**Requirement**: Return every line below exactly, without dropping any.

[Collected data]

----------------------------------------

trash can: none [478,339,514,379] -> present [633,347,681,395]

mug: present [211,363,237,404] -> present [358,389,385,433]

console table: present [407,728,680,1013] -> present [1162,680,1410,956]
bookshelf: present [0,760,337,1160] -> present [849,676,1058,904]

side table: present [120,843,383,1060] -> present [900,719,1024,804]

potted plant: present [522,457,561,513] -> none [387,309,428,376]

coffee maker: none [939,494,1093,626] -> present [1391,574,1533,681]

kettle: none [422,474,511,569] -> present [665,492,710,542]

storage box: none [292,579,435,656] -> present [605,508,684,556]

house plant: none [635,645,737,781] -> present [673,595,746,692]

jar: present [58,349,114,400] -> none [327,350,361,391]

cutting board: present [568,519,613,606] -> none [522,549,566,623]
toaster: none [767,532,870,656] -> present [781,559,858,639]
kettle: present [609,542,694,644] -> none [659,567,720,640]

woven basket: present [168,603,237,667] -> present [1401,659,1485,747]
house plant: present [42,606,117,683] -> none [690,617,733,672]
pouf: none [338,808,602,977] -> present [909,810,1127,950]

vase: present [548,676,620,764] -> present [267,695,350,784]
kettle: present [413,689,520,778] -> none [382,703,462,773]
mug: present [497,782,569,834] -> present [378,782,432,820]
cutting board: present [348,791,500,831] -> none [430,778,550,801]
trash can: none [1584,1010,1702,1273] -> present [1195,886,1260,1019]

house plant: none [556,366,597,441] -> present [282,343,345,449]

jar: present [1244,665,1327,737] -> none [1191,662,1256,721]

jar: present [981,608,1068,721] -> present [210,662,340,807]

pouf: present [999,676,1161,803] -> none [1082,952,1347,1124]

----------------------------------------

**Task answer**:
trash can: none [478,339,514,379] -> present [633,347,681,395]

mug: present [211,363,237,404] -> present [358,389,385,433]

console table: present [407,728,680,1013] -> present [1162,680,1410,956]
bookshelf: present [0,760,337,1160] -> present [849,676,1058,904]

side table: present [120,843,383,1060] -> present [900,719,1024,804]

potted plant: present [522,457,561,513] -> none [387,309,428,376]

coffee maker: none [939,494,1093,626] -> present [1391,574,1533,681]

kettle: none [422,474,511,569] -> present [665,492,710,542]

storage box: none [292,579,435,656] -> present [605,508,684,556]

house plant: none [635,645,737,781] -> present [673,595,746,692]

jar: present [58,349,114,400] -> none [327,350,361,391]

cutting board: present [568,519,613,606] -> none [522,549,566,623]
toaster: none [767,532,870,656] -> present [781,559,858,639]
kettle: present [609,542,694,644] -> none [659,567,720,640]

woven basket: present [168,603,237,667] -> present [1401,659,1485,747]
house plant: present [42,606,117,683] -> none [690,617,733,672]
pouf: none [338,808,602,977] -> present [909,810,1127,950]

vase: present [548,676,620,764] -> present [267,695,350,784]
kettle: present [413,689,520,778] -> none [382,703,462,773]
mug: present [497,782,569,834] -> present [378,782,432,820]
cutting board: present [348,791,500,831] -> none [430,778,550,801]
trash can: none [1584,1010,1702,1273] -> present [1195,886,1260,1019]

house plant: none [556,366,597,441] -> present [282,343,345,449]

jar: present [1244,665,1327,737] -> none [1191,662,1256,721]

jar: present [981,608,1068,721] -> present [210,662,340,807]

pouf: present [999,676,1161,803] -> none [1082,952,1347,1124]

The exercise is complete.